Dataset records
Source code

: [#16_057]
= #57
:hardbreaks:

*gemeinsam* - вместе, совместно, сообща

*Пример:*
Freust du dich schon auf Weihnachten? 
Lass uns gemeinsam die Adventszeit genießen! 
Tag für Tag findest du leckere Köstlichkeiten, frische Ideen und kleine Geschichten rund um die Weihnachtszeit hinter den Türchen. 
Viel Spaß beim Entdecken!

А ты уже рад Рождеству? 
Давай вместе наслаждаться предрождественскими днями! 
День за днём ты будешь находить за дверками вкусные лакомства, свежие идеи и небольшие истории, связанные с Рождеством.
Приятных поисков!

▶ **YOUR INSTRUCTIONS**
Scan the lines above for the word "gemeinsam". Return each one that has it.

▶ **SOLUTION TO THE PROBLEM**
*gemeinsam* - вместе, совместно, сообща
Lass uns gemeinsam die Adventszeit genießen! 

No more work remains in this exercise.